# Goal of the exercise
Turn the text read from every record below into a Markdown table with the columns No. and Text, one numbered row per line, and skip any blank lines. Leave the pictures out of your answer.

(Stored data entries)
####

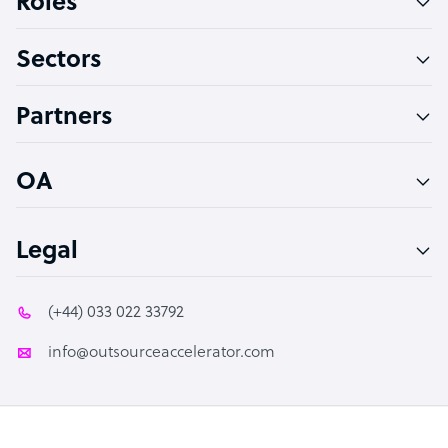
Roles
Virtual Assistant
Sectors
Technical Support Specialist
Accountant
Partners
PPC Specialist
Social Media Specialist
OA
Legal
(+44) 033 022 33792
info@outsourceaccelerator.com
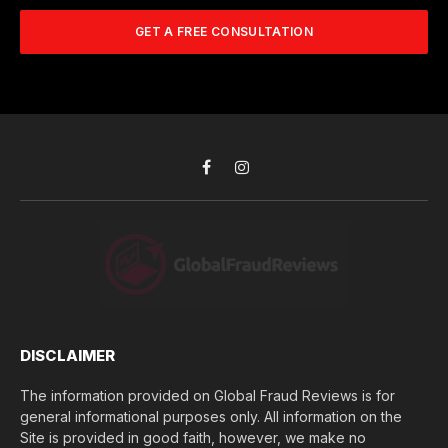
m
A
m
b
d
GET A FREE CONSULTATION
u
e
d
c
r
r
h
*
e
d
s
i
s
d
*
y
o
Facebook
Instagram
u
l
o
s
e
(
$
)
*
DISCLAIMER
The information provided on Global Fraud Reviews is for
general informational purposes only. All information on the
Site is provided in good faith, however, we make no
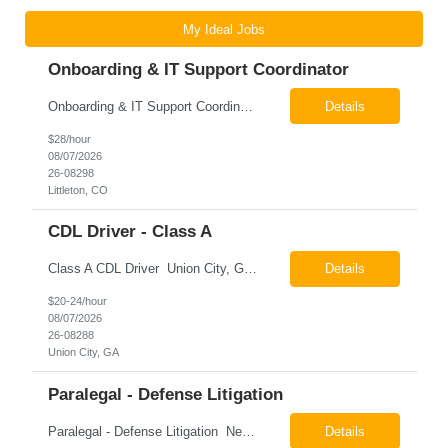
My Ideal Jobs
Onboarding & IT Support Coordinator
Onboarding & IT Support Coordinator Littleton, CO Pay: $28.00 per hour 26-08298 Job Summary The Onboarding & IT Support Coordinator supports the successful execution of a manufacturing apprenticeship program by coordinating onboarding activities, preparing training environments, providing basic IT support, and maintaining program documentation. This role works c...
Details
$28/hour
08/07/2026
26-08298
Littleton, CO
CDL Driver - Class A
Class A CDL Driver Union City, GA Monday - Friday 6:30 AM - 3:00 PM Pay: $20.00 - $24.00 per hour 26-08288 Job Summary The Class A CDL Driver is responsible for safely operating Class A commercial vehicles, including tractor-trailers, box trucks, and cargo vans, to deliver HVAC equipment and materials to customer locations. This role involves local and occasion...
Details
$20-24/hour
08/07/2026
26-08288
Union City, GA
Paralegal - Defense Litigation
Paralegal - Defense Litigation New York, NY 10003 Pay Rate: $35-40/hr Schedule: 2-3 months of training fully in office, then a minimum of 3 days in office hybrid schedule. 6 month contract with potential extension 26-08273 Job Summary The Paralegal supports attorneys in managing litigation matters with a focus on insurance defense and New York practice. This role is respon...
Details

####

# Solution to this task
| No. | Text |
|---|---|
| 1 | Roles |
| 2 | Virtual Assistant |
| 3 | Sectors |
| 4 | Technical Support Specialist |
| 5 | Accountant |
| 6 | Partners |
| 7 | PPC Specialist |
| 8 | Social Media Specialist |
| 9 | OA |
| 10 | Legal |
| 11 | (+44) 033 022 33792 |
| 12 | info@outsourceaccelerator.com |
| 13 | m |
| 14 | A |
| 15 | m |
| 16 | b |
| 17 | d |
| 18 | GET A FREE CONSULTATION |
| 19 | u |
| 20 | e |
| 21 | d |
| 22 | c |
| 23 | r |
| 24 | r |
| 25 | h |
| 26 | * |
| 27 | e |
| 28 | d |
| 29 | s |
| 30 | i |
| 31 | s |
| 32 | d |
| 33 | * |
| 34 | y |
| 35 | o |
| 36 | Facebook |
| 37 | Instagram |
| 38 | u |
| 39 | l |
| 40 | o |
| 41 | s |
| 42 | e |
| 43 | ( |
| 44 | $ |
| 45 | ) |
| 46 | * |
| 47 | DISCLAIMER |
| 48 | The information provided on Global Fraud Reviews is for |
| 49 | general informational purposes only. All information on the |
| 50 | Site is provided in good faith, however, we make no |
| 51 | My Ideal Jobs |
| 52 | Onboarding & IT Support Coordinator |
| 53 | Onboarding & IT Support Coordinator Littleton, CO Pay: $28.00 per hour 26-08298 Job Summary The Onboarding & IT Support Coordinator supports the successful execution of a manufacturing apprenticeship program by coordinating onboarding activities, preparing training environments, providing basic IT support, and maintaining program documentation. This role works c... |
| 54 | Details |
| 55 | $28/hour |
| 56 | 08/07/2026 |
| 57 | 26-08298 |
| 58 | Littleton, CO |
| 59 | CDL Driver - Class A |
| 60 | Class A CDL Driver Union City, GA Monday - Friday 6:30 AM - 3:00 PM Pay: $20.00 - $24.00 per hour 26-08288 Job Summary The Class A CDL Driver is responsible for safely operating Class A commercial vehicles, including tractor-trailers, box trucks, and cargo vans, to deliver HVAC equipment and materials to customer locations. This role involves local and occasion... |
| 61 | Details |
| 62 | $20-24/hour |
| 63 | 08/07/2026 |
| 64 | 26-08288 |
| 65 | Union City, GA |
| 66 | Paralegal - Defense Litigation |
| 67 | Paralegal - Defense Litigation New York, NY 10003 Pay Rate: $35-40/hr Schedule: 2-3 months of training fully in office, then a minimum of 3 days in office hybrid schedule. 6 month contract with potential extension 26-08273 Job Summary The Paralegal supports attorneys in managing litigation matters with a focus on insurance defense and New York practice. This role is respon... |
| 68 | Details |